The limitations to this series are that the data is based on a retrospective analysis from a single institution, with inherent selection bias both in those treated surgically and in the type of surgical procedure. This study was not able to analyse whether having wide margins from the dedifferentiated component of the tumour or if having a small proportion of dedifferentiation within the tumour was associated with increased survival as this was not routinely reported by pathologists, however, these would be important areas to research in the future. Additionally, the sample size was small, reflecting the rarity of this disease, therefore whether amputation is truly superior at achieving radical section margins cannot be proven, and a larger multi-institutional review would help clarify this.

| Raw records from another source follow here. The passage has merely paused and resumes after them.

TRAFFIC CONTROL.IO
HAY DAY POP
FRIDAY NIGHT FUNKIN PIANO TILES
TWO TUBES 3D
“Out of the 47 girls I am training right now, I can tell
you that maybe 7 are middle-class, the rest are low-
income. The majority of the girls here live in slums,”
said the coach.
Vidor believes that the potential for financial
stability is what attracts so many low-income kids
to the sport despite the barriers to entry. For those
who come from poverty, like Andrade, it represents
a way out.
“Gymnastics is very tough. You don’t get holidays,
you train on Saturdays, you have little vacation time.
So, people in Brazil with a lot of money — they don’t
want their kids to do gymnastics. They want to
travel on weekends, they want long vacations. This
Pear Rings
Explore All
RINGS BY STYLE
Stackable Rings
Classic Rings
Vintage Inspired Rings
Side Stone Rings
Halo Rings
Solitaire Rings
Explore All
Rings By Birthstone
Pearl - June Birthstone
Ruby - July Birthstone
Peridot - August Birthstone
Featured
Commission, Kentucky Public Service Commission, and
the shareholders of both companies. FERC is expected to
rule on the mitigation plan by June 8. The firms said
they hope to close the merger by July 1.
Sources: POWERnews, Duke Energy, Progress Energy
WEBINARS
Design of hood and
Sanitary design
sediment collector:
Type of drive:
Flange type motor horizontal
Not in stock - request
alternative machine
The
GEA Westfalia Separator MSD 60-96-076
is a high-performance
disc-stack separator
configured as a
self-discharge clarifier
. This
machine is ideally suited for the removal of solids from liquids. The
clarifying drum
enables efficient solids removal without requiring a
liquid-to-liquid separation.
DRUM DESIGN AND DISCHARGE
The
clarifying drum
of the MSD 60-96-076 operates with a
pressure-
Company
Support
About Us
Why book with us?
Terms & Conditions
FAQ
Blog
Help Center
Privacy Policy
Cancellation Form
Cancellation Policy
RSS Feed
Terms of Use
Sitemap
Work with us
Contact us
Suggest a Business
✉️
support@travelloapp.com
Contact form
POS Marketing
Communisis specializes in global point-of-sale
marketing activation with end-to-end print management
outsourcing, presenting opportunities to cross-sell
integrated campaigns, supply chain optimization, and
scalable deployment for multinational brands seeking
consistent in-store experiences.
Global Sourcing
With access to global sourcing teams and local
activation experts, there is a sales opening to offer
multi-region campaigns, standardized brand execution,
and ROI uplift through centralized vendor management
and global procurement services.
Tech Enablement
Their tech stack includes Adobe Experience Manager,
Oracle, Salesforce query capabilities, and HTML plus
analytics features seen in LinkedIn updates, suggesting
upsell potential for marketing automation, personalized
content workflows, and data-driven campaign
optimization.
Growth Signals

Dedifferentiated CS of the pelvis confers a poor prognosis. 12-month survival is 15.4% in those treated palliatively and 55.6% when treated with curative intent. It is a particularly aggressive disease, presenting at an advanced, inoperable state in almost half of patients. The factors that influenced disease cure were achieving a wide surgical margin (greater than 4 mm), which was more common with HQA. Margins less than 4 mm have a very high risk of local recurrence and death. HQA for local recurrence did not result in disease control and 90% of disease recurrence occurred synchronously. Obtaining the correct pre-operative diagnosis is also an important factor. We recommend early surgery with the widest possible margins to optimise chances for long-term survival.